| Document |
— Begin —
So tonight as we finished the shut down and clean up of our work vehicle, and completed the multiple tasks necessary to bring about the end of our workday, a breeze kicked up with enough bite to it to make me reach for a light jacket.
A little later, as I sat at my desk, I distinctly overheard the weather report from the TV in the other room and the lovely blond weathercaster cautioned that tonight’s temps were going to drop into the 30’s and 40’s.
Now in all fairness, she also said that it was a fast moving front and the rest of the week would be quite pleasant but the psychological damage was already done.
I paused, glanced up at the framed, old style nautical chart of the Hawaiian Islands above my desk and sighed — What a difference a week makes.
Just seven days ago I was also outside when another breeze kicked up but the difference then was that I was standing on the white sands of Kaanapali Beach, Maui in swim trunks and a tee-shirt slowly getting sunburned and having the time of my life surf fishing with my trusty pen rod fishing rig (penfishingrods.com).
But, I’m getting a little ahead of myself.
Regular readers will recall that a couple of years ago I had the good fortune to stumble across the penfishingrods website and discovered the solution to a problem that had vexed me for a very long time – being in incredibly fish-able places but not having the gear to do anything about it.
Regular readers will also recall that not long after discovering pen rods I vowed to never travel again without at least one tucked away in my luggage.
So, this year when the opportunity to spend time over on Maui presented itself, you can bet that I had a compact rod and reel plus a few flies and tippet spools with me.
Now in years past, even if I had had the gear, I would have been a little apprehensive about standing on one of the best beaches in the world among the tanned and beautiful pitching little bits of fuzz and feathers into the near perfect waves.
— End —
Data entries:
— Begin —
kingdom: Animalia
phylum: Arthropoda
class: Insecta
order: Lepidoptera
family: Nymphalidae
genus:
— End —
| Written request |
Please pick up the story above about surf fishing on Maui with a pen rod and keep writing it from its last sentence.

| Task response |
This year however, after we settled into our home away from home for the week, I was very excited to see classes on surf fishing being offered along with classes on surfing, kayaking, tai chi and hula dancing.
I was on the phone to the reservations desk within seconds.
Unfortunately, the class was full and I was number seven on the waiting list. Slightly disappointed but ever optimistic we went ahead and planned out several hikes and snorkel trips and we choose dinner locations and settled on a whole list of other activities that would fill our week and refresh our spirits.
Then on about day three into our adventure, we came home from an incredible morning that included some short but exciting hikes as well as snorkeling amongst thousands of reef fish accompanied by the songs of humpback whales and I noticed that the red light was flashing on our room phone:
“Mr. Zambrano, we have opened up an additional class for surf fishing for 8 am tomorrow morning. If you are still interested please call the reservations desk to confirm your attendance. Mahalo.”
I was on the beach the next morning at 7:30.
I had no clue as to what to expect, especially since at every beach we drove past I had noticed most of the guys out there using ten to twelve foot poles with heavy sinkers cast out beyond the breaking surf. However, soon after I arrived at the designated meeting spot, a deeply tanned gentleman with a enormous straw lifeguard hat and bright red rash shirt appeared with a well-worn canvas creel slung over his shoulder and dragging a trashcan full of five–foot, basic spinning rigs.
Soon about a dozen of us were standing in the sand with the warm water gently lapping our feet while we received basic instructions on Hawaiian style surf fishing.
Much to my delight, the basic technique was very similar to a style of fishing I was already quite familiar with: a float was tied onto the main line with a swivel and then about three feet of leader was tied to that with another swivel. A small split shot was then pinched on about a foot above a stainless steel #6 circle hook. A small chunk of shrimp was then carefully threaded onto the circle hook.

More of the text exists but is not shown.